Neyse ki hekimlerin genel duyarlılığı ve önceden olduğu gibi "muhalefet" edeceğini açıklayan ve doğru adres olduğunu belirten Demokratik Katılımcı Hekimlerin yoğun çabaları seçimin sonucunu şekillendirdi.
Şimdiye kadar yaşanan en çok katılımlı oda seçimi olan tabip odası seçimlerinin sonucunda "iktidar" oda yönetimine seçilecek yedi kişiden ancak "bir"ini belirleyebildi. Başka bir deyişle "iktidarı almak" yerine yalnız "listeyi delebildi". Bu aynı zamanda 3 Kasım 2002'den bu yana yapılan ve "iktidar"ın da aday olduğu çeşitli seçimlerdeki "ilk yenilgisi"ydi.
Gerçek ulusalcı/gerçek muhalefet
Bu sonuçtan alınacak bir çok ders var: Bir tanesi odanın başkanlığına yeniden seçilen Prof.Dr. Gencay Gürsoy'un söylediği gibi uluslarüstü şirketlerin çıkar politikalarına karşı koymak yani "gerçekten ulusalcı" olmak çok kolay bir şey değil. Kıbrıs'ta AB sürecine "Hayır" diyerek, ya da "Kıbrıs için Yunanistan'a savaş açıp 200 bin şehit verip oranın alınabileceğini" söyleyerek ne yazık ki "ulusalcı" olunamıyor.

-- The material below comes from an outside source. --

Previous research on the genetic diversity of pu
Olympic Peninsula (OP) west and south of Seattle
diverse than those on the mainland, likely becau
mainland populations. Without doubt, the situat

Mücadele hayatın içinde yaşanıyor. Gerçek "muhalefet" toplumla birlikte ve onlar için uğraş verebilmekle mümkün olabiliyor. Bir ikinci sonuç da bence şu: Hekimler sağlık alanının tüm kirlenmişliğine karşın hâlâ "cüzdan" yani "çıkar", yerine "akıl" yani "doğru"yu savunup onun yanında yer alabiliyor.
Odanın politikaları , özellikle de kendi alanına ilişkin çözüm ve önerileri bu iki temel nokta bilinerek kurgulanmalı. Başka bir deyişle; genel ölçekteki politika ve çözümlemelere, eğer uygulama düzleminde somut karşılıklar bulunup uygulamaya konulamazsa, "muhalefet"siz bir ülkede "sağlık" gibi herkesi ilgilendiren temel bir alanda bu toplumun şimdi içinde bulunduğu durum çok daha kötüye varabilir.
Bu gidiş böyle sürerse; önce ilaçsız, sonra hekimsiz, en sonunda da hastanesiz kalınacak günler çok uzak değil gerçekten de. O zaman eskiden söylediğimiz türküyü bir kez daha söylemek zorunda kalacağız:
"Hastanesiz, doktorsuz ve güvensiz / öldü gitti binlerce çaresiz / yakışır mı hiç ağlamak bizlere / bizler ki karşı koyduk nice dertlere!"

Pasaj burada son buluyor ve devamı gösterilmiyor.